Quaker Oats, an F&B Giant is shutting down their Aunt Jemina, a 130-year brand and its logo, recognizing that its sources are built on a racial stereotype.
The Pepsi-owned company mentioned the following in a statement given to CNN Business: “As we work to make progress toward racial equality through several initiatives, we also must take a hard look at our portfolio of brands and ensure they reflect our values and meet our consumers’ expectations.”
Aunt Jemima’s look has evolved over the years. But, the brand’s origin and logo is based on the song “Old Aunt Jemima” from a minstrel show performer and sung by slaves. The company’s website informed that the logo was established in 1890 and was predicated on Nancy Green, a “storyteller, cook and missionary worker.” Nevertheless, the website lacks to note that Green was born into slavery.

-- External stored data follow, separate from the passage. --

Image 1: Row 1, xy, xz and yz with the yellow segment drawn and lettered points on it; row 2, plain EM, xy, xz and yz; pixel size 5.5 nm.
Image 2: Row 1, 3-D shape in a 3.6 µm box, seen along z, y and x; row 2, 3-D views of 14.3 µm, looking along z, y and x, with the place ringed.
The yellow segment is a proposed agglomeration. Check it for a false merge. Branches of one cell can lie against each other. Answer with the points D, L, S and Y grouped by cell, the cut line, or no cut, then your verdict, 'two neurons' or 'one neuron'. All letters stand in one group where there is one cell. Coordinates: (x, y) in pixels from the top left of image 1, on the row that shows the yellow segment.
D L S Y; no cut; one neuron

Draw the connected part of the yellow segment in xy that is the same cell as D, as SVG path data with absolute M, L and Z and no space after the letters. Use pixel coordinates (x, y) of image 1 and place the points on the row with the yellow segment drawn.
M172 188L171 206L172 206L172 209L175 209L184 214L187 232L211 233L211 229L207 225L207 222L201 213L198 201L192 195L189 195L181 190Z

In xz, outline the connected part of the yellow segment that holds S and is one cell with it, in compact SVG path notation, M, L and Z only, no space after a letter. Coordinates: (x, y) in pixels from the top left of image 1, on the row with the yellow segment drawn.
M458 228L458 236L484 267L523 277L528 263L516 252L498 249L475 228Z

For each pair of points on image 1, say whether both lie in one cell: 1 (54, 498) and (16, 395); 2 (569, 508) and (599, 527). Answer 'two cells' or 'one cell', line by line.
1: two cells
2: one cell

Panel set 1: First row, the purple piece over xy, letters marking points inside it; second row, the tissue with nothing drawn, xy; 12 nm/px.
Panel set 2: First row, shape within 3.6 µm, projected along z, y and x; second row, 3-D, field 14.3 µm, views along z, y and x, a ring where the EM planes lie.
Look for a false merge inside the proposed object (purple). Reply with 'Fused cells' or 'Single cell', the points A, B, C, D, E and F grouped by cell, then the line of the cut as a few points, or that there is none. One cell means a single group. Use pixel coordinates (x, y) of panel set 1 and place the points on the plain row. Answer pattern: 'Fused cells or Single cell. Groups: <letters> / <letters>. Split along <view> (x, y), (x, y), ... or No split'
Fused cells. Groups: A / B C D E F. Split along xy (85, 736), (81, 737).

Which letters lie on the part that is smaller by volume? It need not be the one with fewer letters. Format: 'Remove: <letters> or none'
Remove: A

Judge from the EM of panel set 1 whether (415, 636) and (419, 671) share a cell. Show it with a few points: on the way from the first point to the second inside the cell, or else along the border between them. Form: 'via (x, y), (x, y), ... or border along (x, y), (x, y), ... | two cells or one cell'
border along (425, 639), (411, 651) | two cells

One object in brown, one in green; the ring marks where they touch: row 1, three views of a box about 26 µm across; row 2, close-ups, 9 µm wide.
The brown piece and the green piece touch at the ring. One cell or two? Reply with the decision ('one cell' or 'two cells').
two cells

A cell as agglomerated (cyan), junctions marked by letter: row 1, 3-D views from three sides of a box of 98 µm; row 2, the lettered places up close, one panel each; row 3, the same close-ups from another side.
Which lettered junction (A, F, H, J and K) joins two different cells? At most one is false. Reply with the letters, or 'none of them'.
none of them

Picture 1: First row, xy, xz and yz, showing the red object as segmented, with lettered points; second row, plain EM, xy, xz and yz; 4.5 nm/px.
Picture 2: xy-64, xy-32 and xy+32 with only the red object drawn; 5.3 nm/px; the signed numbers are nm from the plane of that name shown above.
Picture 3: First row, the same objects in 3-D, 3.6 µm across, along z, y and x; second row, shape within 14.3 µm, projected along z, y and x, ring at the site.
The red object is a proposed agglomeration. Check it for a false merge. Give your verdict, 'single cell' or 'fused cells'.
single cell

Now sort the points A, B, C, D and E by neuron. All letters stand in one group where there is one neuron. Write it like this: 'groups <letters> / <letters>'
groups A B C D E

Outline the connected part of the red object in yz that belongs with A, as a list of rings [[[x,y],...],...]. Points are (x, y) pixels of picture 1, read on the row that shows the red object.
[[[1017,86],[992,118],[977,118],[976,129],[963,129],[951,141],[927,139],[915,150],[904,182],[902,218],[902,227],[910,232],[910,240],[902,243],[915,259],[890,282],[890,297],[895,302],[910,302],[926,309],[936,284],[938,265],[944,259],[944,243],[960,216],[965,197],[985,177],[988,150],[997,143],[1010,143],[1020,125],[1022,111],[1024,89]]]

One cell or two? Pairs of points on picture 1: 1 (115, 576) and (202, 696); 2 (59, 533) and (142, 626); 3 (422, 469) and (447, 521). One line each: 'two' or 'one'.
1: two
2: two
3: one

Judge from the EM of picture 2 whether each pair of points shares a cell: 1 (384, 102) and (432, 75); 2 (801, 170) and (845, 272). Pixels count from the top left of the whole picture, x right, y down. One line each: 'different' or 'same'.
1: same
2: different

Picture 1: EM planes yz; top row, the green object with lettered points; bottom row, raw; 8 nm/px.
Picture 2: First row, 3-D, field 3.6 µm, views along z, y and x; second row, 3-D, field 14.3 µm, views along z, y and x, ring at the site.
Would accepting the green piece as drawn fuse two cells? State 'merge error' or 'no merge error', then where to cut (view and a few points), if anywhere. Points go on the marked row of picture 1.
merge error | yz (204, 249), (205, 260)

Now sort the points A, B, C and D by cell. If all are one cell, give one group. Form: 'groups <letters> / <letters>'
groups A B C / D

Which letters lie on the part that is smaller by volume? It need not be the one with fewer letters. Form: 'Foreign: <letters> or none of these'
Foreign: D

On Wednesday, Uncle Ben’s owner Mars also stated that “now is the right time to evolve the Uncle Ben’s brand, including its visual brand identity, which we will do,” adding that “we don’t yet know what the exact changes and timing will be, but we are evaluating all possibilities.”
Also, Conagra, which makes Mrs. Butterworth’s, informed that they will carry out a comprehensive brand and packaging review on the syrup brand. Conagra indicated that “can see that our packaging may be interpreted in a way that is wholly inconsistent with our values.”
There have been recurrent calls for Aunt Jemima to amend its logo. In a 2015 opinion article published in The New York Times, Cornell University professor Riché Richardson stated that the logo is “very much linked to Southern racism.”
Richardson told that the Aunt Jemima logo is founded on a “‘mammy,’ a devoted and submissive servant who eagerly nurtured the children of her white master and mistress while neglecting her own.” A statue of a maid mammy stereotype was accepted by the US Senate in 1923, but it was never constructed.
The brand also operated racist advertisements for numerous decades, with actresses representing the mammy stereotype. The brand developed their logo over time, and even employed singer Gladys Knight as a spokeswoman in the 1990s. As of today, Aunt Jemima outlines itself as a brand that represents “warmth, nourishment, and trust — qualities you’ll find in loving moms from diverse backgrounds who want the very best for their families.”
Kristin Kroepfl, Quaker Oats North America chief marketing officer stated: “While work has been done over the years to update the brand in a manner intended to be appropriate and respectful, we realize those changes are not enough,”
Pepsi (PEP) has still not disclosed their latest logo or brand name for the breakfast items. The brand will debut it in fall. The Aunt Jemima brand was bought by Quaker Oats in 1926 and later PepsiCo bought Quaker Oats in 2001.
Aunt Jemima will donate $5 million over the following five years with a view to “create meaningful, ongoing support and engagement in the Black community.” Previously in this week, Pepsi declared a $400 million group of initiatives to encourage the black community.